## WORK TO BE COMPLETED
When you return the data, keep every word exact and include none of the images.

## SOURCE RECORDS
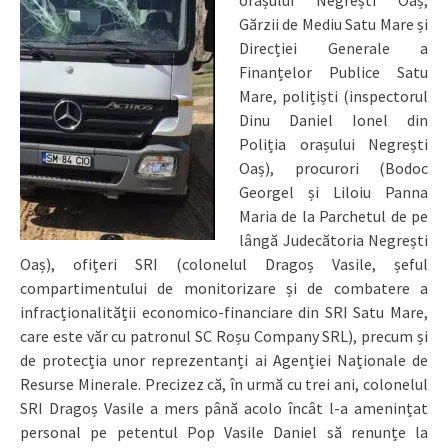
Gărzii de Mediu Satu Mare și
Direcției Generale a
Finanțelor Publice Satu
Mare, polițiști (inspectorul
Dinu Daniel Ionel din
Poliția orașului Negrești
Oaș), procurori (Bodoc
Georgel și Liloiu Panna
Maria de la Parchetul de pe
lângă Judecătoria Negrești
Oaș), ofițeri SRI (colonelul Dragoș Vasile, șeful
compartimentului de monitorizare și de combatere a
infracționalității economico-financiare din SRI Satu Mare,
care este văr cu patronul SC Roșu Company SRL), precum și
de protecția unor reprezentanți ai Agenției Naționale de
Resurse Minerale. Precizez că, în urmă cu trei ani, colonelul
SRI Dragoș Vasile a mers până acolo încât l-a amenințat
personal pe petentul Pop Vasile Daniel să renunțe la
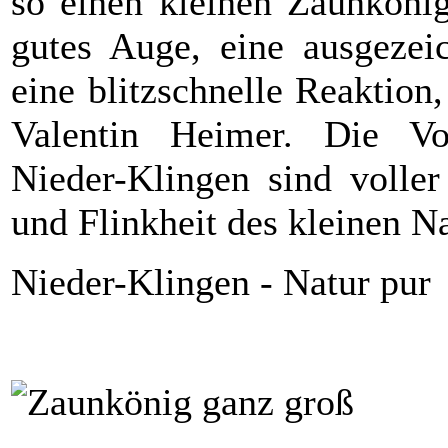
so einen kleinen Zaunkönig
gutes Auge, eine ausgezei
eine blitzschnelle Reaktion
Valentin Heimer. Die Vo
Nieder-Klingen sind volle
und Flinkheit des kleinen 
Nieder-Klingen - Natur pur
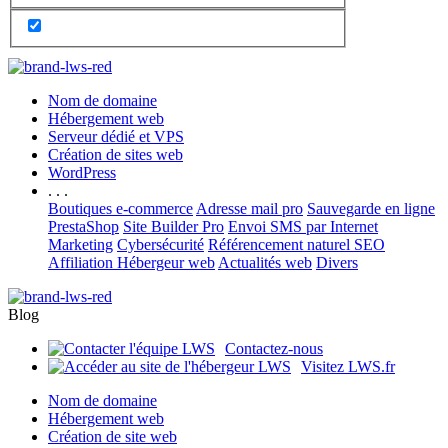
Nom de domaine
Hébergement web
Serveur dédié et VPS
Création de sites web
WordPress
. . .
Boutiques e-commerce
Adresse mail pro
Sauvegarde en ligne
PrestaShop
Site Builder Pro
Envoi SMS par Internet
Marketing
Cybersécurité
Référencement naturel SEO
Affiliation Hébergeur web
Actualités web
Divers
Blog
Contactez-nous
Visitez LWS.fr
Nom de domaine
Hébergement web
Création de site web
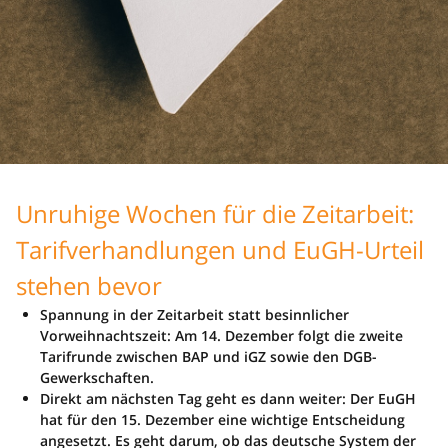
Unruhige Wochen für die Zeitarbeit:
Tarifverhandlungen und EuGH-Urteil
stehen bevor
Spannung in der Zeitarbeit statt besinnlicher
Vorweihnachtszeit: Am 14. Dezember folgt die zweite
Tarifrunde zwischen BAP und iGZ sowie den DGB-
Gewerkschaften.
Direkt am nächsten Tag geht es dann weiter: Der EuGH
hat für den 15. Dezember eine wichtige Entscheidung
angesetzt. Es geht darum, ob das deutsche System der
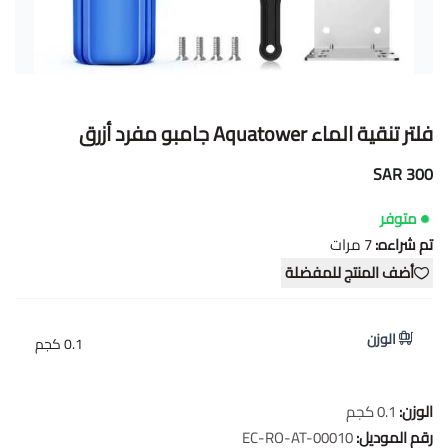
فلتر تنقية الماء Aquatower جامبو مفرد أزرق
300 SAR
متوفر
تم شراءه:
7
مرات
أضف المنتج للمفضلة
الوزن
0.1 كجم
الوزن:
0.1 كجم
رقم الموديل:
EC-RO-AT-00010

## EXERCISE SOLUTION
Gărzii de Mediu Satu Mare și
Direcției Generale a
Finanțelor Publice Satu
Mare, polițiști (inspectorul
Dinu Daniel Ionel din
Poliția orașului Negrești
Oaș), procurori (Bodoc
Georgel și Liloiu Panna
Maria de la Parchetul de pe
lângă Judecătoria Negrești
Oaș), ofițeri SRI (colonelul Dragoș Vasile, șeful
compartimentului de monitorizare și de combatere a
infracționalității economico-financiare din SRI Satu Mare,
care este văr cu patronul SC Roșu Company SRL), precum și
de protecția unor reprezentanți ai Agenției Naționale de
Resurse Minerale. Precizez că, în urmă cu trei ani, colonelul
SRI Dragoș Vasile a mers până acolo încât l-a amenințat
personal pe petentul Pop Vasile Daniel să renunțe la
so einen kleinen Zaunkönig
gutes Auge, eine ausgezei
eine blitzschnelle Reaktion
Valentin Heimer. Die Vo
Nieder-Klingen sind volle
und Flinkheit des kleinen 
Nieder-Klingen - Natur pur
Nom de domaine
Hébergement web
Serveur dédié et VPS
Création de sites web
WordPress
. . .
Boutiques e-commerce
Adresse mail pro
Sauvegarde en ligne
PrestaShop
Site Builder Pro
Envoi SMS par Internet
Marketing
Cybersécurité
Référencement naturel SEO
Affiliation Hébergeur web
Actualités web
Divers
Blog
Contactez-nous
Visitez LWS.fr
Nom de domaine
Hébergement web
Création de site web
Unruhige Wochen für die Zeitarbeit:
Tarifverhandlungen und EuGH-Urteil
stehen bevor
Spannung in der Zeitarbeit statt besinnlicher
Vorweihnachtszeit: Am 14. Dezember folgt die zweite
Tarifrunde zwischen BAP und iGZ sowie den DGB-
Gewerkschaften.
Direkt am nächsten Tag geht es dann weiter: Der EuGH
hat für den 15. Dezember eine wichtige Entscheidung
angesetzt. Es geht darum, ob das deutsche System der
فلتر تنقية الماء Aquatower جامبو مفرد أزرق
300 SAR
متوفر
تم شراءه:
7
مرات
أضف المنتج للمفضلة
الوزن
0.1 كجم
الوزن:
0.1 كجم
رقم الموديل:
EC-RO-AT-00010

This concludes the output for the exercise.